A large collection of paper ice cream cones arrived in the math center this week. During small group time, the children have been finding ways to group them together. We’ve been recording their attribute choices to find out what the children value in their ice cream. The sorting rules they have used so far are:
- Colors (pink, brown, white, yellow, blue, and green)
- Cone Shape (triangle and rectangle)
- # of Scoops (1, 2, 3, and “a lot!”)
- Size (big and small)
This morning, the ice cream cones were requested during choice time. After dumping them out, sorting them all, and mixing them back up, the children decided that we should use these for our dessert shop. We discussed what happens when a customer approaches the window at an ice cream shop and the role of the worker.
Child: Welcome to our shop. What ice cream do you want?
Me: I’d like one scoop of vanilla, please.
Child: (searches through the pile to find the right one)
Child: Here you go.
Me: I need to give you money, right?
Child: Yes. One money.
We decided to use the magnet square blocks as our cash since they were handy and easy to count. At first, all of the ice cream cones were “one money”. When I began ordering cones with eight scoops, the children caught on quickly to the need for higher costs. After negotiation, we finally decided that cones would be $1.00 per scoop. At first, they attempted to charge me $1300 for a cone with one scoop, chocolate dip, and peanuts, but we found out that the pricing on that item was a little too steep. Eventually, the sharp sales-children bargained for one dollar for each add-on plus the original one dollar per scoop.
Later, the counting bears were added to the mix as “Gummi Bears”. They, too, were one dollar per bear.
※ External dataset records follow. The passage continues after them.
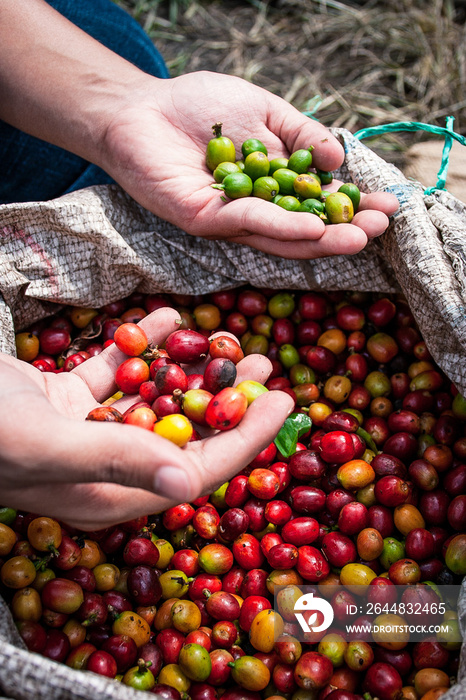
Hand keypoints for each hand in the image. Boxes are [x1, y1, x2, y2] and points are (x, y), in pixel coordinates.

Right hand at [0, 308, 292, 529]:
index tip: (285, 402)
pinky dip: (140, 347)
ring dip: (191, 369)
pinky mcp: (66, 401)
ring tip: (230, 337)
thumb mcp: (46, 444)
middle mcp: (104, 467)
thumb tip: (189, 483)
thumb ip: (115, 460)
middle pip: (185, 433)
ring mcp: (85, 433)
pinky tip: (163, 319)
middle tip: (263, 362)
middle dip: (228, 399)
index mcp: (108, 494)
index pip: (197, 470)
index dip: (246, 437)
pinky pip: (115, 373)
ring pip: (155, 400)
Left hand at [100, 70, 398, 257]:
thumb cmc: (198, 106)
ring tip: (359, 238)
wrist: (140, 108)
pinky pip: (250, 222)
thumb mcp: (263, 111)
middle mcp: (254, 209)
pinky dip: (283, 226)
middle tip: (378, 230)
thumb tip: (337, 160)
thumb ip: (300, 134)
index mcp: (271, 185)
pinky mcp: (206, 219)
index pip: (317, 203)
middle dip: (343, 230)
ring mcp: (230, 219)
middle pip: (304, 228)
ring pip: (282, 235)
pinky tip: (314, 227)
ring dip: (322, 239)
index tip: (386, 206)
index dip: (351, 206)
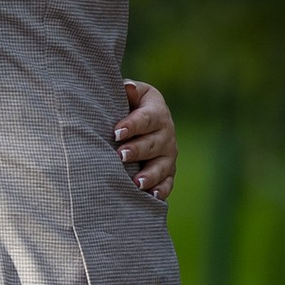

We practiced more one to one correspondence by placing each bear on a “money magnet” to make sure we had the right amount of payment for a handful of bears.
Isn’t it exciting when the children grab an idea and run with it?
It all started with the Pet Store. Once we began printing our own money and creating price tags, the shopping idea snowballed. While I was working in the dramatic play area, purposefully placing price tags on puppies, Mrs. Pless was observing a completely unrelated (so we thought) scenario in the block area. Two girls at Blocks were setting up the large blocks as tables and placing random containers on each one. There was a potion table, a rock table, and a seashell table. Then the girls began discussing the sale of these items. Aha!
We hadn’t realized that the children on the other side of the room were paying attention to our Pet Shop. However, it seems they were inspired to begin a store on their own. Then, without warning, a telephone salesman appeared. He was carrying lots of phones and wanted help making an iPhone. He found the perfect shelf for his wares and began to sell them in earnest. Later, at lunch, I asked a small group what they thought of all of our stores. One child commented that we were making a Mall.
Thus, our next Morning Message posed the question, “What kind of store might be in a mall?” We had answers such as Build-a-Bear, a pretzel store, a ring store, a jewelery store, a shoe store, and a toy store. One practical student even suggested a food store. We discussed the meaning of “customer” and “cashier” to help them flesh out their scenario language. They’ve also tried their hand at copying money as seen through a magnifying lens and writing checks to pay for purchases. They haven’t asked for an ATM or Check-card, yet, but I’m sure that will come.